Season 1 Episode 1 ‘What is America?’ Review
From the creative minds that brought you the innovative Blumhouse film series comes a 10 part television event highlighting another brand new vantage point of the NFFA’s pride and joy — The Purge.
Our story opens focusing on four parallel narratives: Miguel - a Purge hating marine who has returned home after receiving a troubling letter from his younger sister. Penelope - Miguel’s younger sister, whose trauma from the Purge has led her down a different path, aligning with an almost Doomsday Cult like group adorned in blue robes speaking of the Invisible. Jane - a hard-working exec who is working to close an international deal on Purge night, Jane seems off of her usual business focused self, perhaps she has other things on her mind. Rick and Jenna, a couple who are looking to receive investments from Albert Stanton, a high powered businessman with deep pockets, but a deeper obsession with his NFFA funding friends and his annual Purge Party - the setting that Rick and Jenna must attend, against their better judgment, in order to meet with Stanton.
The first episode spends the majority of its runtime taking place prior to the Commencement Sirens, this allows the audience to be introduced to the characters and become invested in their stories prior to the brutal insanity that the Purge brings. While it is a slower moving episode, there is enough intrigue from the well-written episode and engaging acting to keep audiences on the hook. My original concern when I heard there was going to be a Purge television event was two-fold — first and foremost being there was going to be a difficult time balancing actual story with the Purging, losing entire episodes to either dialogue or mayhem. This first episode, while 95% set up, does so with a smart slow-burn intensity, adding enough suspense, and peppering in just enough action to keep the violent scene seekers at bay until next week. My other concern was the rating system, moving to USA does limit what Blumhouse’s baby will be able to show in relation to its Cinematic older siblings. With some visible violence and allowance of subject relevant profanity, I have higher hopes than I did originally for how Purge-y the Purge TV Event will be allowed to be, but once we’re full-fledged into Commencement the real test will unfold.

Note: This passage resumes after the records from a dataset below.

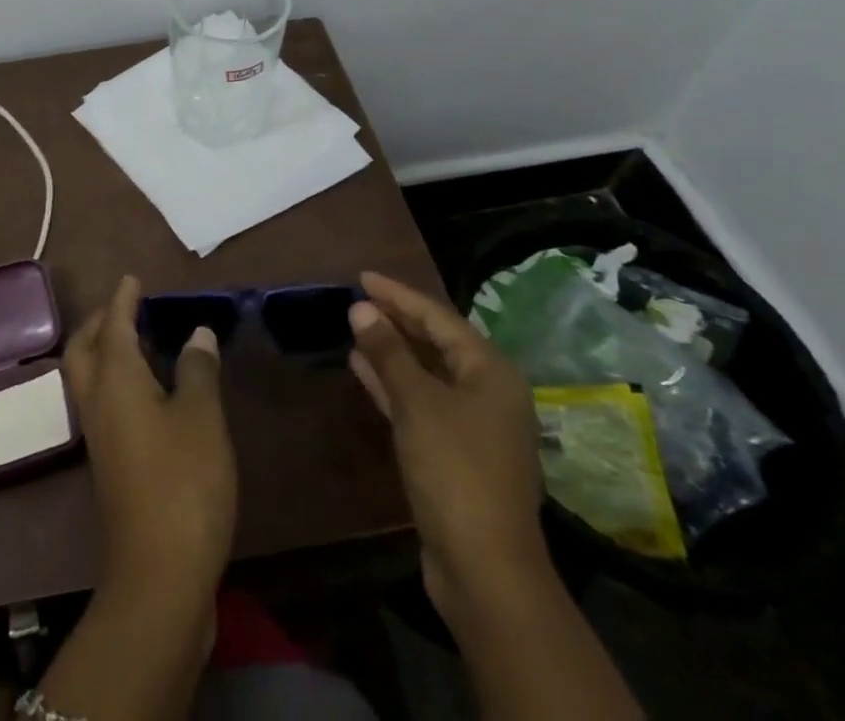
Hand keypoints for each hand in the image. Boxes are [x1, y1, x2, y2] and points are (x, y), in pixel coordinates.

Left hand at [64, 275, 236, 602]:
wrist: (159, 577)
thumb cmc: (183, 483)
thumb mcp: (202, 418)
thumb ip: (198, 370)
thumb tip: (196, 333)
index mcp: (116, 380)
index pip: (113, 325)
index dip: (123, 299)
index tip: (132, 278)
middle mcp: (97, 402)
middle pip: (83, 349)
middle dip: (99, 321)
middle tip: (125, 306)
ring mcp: (98, 437)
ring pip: (88, 377)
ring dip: (103, 350)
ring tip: (136, 340)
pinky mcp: (109, 465)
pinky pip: (102, 402)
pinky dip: (115, 380)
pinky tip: (145, 390)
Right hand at [347, 270, 546, 612]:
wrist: (485, 567)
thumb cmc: (454, 469)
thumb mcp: (416, 402)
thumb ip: (387, 351)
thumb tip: (360, 307)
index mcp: (490, 371)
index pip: (437, 317)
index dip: (398, 294)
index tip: (362, 276)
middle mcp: (487, 391)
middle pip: (436, 342)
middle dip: (396, 320)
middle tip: (357, 300)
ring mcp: (473, 424)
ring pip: (426, 373)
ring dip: (391, 351)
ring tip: (354, 329)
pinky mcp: (455, 452)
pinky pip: (421, 401)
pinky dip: (393, 384)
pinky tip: (362, 370)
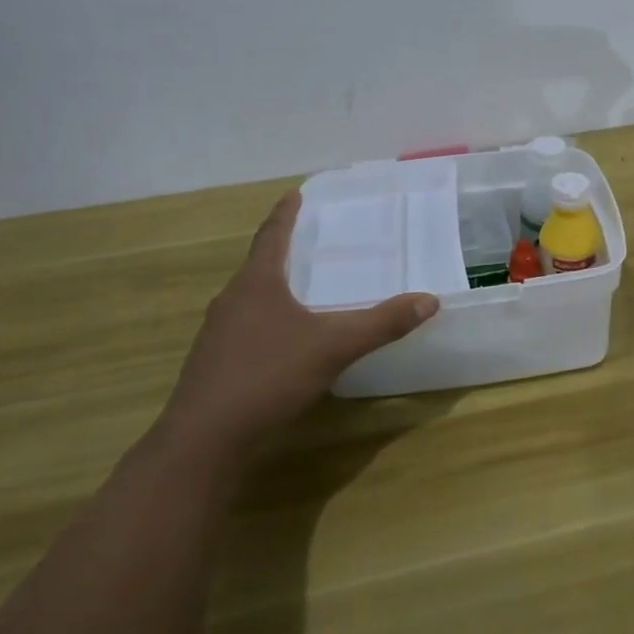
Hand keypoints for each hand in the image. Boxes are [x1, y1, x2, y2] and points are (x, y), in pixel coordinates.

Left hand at [164, 190, 438, 450]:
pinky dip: (266, 321)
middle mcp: (231, 300)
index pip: (271, 235)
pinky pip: (244, 328)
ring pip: (249, 299)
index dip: (285, 214)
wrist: (205, 440)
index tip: (294, 193)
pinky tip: (282, 341)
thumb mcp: (333, 347)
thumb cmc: (268, 376)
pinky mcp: (214, 364)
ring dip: (272, 288)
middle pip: (258, 265)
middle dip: (281, 251)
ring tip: (298, 288)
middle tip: (307, 241)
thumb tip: (429, 300)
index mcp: (256, 283)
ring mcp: (217, 334)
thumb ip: (381, 323)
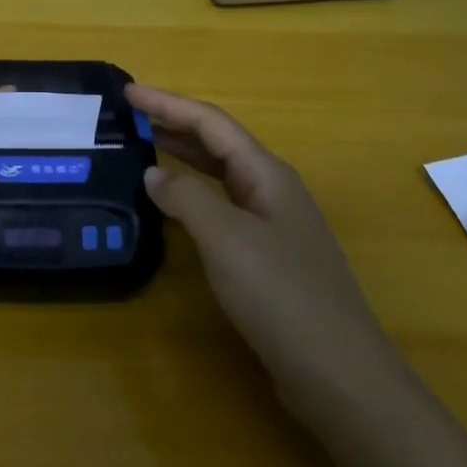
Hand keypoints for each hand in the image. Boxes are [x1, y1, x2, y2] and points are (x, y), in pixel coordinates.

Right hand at [127, 84, 402, 412]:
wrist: (339, 374)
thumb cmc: (281, 295)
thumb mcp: (226, 239)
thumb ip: (186, 198)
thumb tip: (154, 174)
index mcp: (267, 174)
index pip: (210, 123)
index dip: (167, 104)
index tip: (127, 91)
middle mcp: (272, 190)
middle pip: (217, 144)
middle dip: (174, 124)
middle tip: (129, 117)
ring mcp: (273, 224)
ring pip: (220, 176)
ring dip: (183, 157)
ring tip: (143, 147)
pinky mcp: (267, 257)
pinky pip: (222, 208)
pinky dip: (192, 195)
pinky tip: (173, 207)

The storylines given are quite interesting, Miguel and Penelope lost both their parents in what appears to have been the original Purge. Miguel focused his trauma into becoming a Marine, while Penelope has apparently battled addiction, having checked out of a rehab center prior to Miguel’s return, and joining a Cult following around the ‘Good Leader’ a young woman who has convinced her followers that their purpose in life is to use their pain to fuel them to ‘give’ on Purge night. The Giving refers to them driving around in a school bus, where the Good Leader will play duck, duck goose to receive her ‘divine message’ on who is chosen to ‘Give’ aka stand outside and be Purged upon. The sacrifice is alleged to allow the Giver to enter the Invisible, a ‘better’ version of Heaven where you have no pain and see your loved ones. Miguel learns of this along the way as he beats up former junkie friends of his sister and ultimately saves a young girl who directs him to the church the Giving bus departed from.
Jane appears to have been passed over for promotions by her boss, played suavely and creepily by Billy Baldwin. As she oversees the international deal and tries to quiet a feud between two employees who are up for a promotion, she seems distracted. Constantly checking her phone and snapping at people, it is at the end of the episode when the sirens blare, that we see she is delivering money to an enigmatic figure, apparently a Purger for Hire, allowing Jane to follow her progress on an app. Meanwhile, Rick and Jenna arrive at the Stanton residence, extremely apprehensive about making their pitch for the investment. Both because they are vehemently against everything Purge Night stands for, as well as the fact that they had previously had a threesome with Stanton’s daughter, who of course appears at the Stanton Party when they both thought she was out of the country.
With well-written characters with fascinating storylines, the build-up backstory episode is completely passable, albeit admittedly slow for something sharing the branding of the Purge. As the sirens signal the beginning of the Purge in the final few minutes, it leads to presume that the second episode is going to explore a significant amount of violence that makes the films series gorily fascinating. If you are a fan of the films, then I definitely recommend giving the Purge show a watch. It captures an excellent set up for a film, that would normally only occupy the first 15-20 minutes, across the first hour, but the ability to flesh out the characters more, promises to make the events to follow that much more engaging.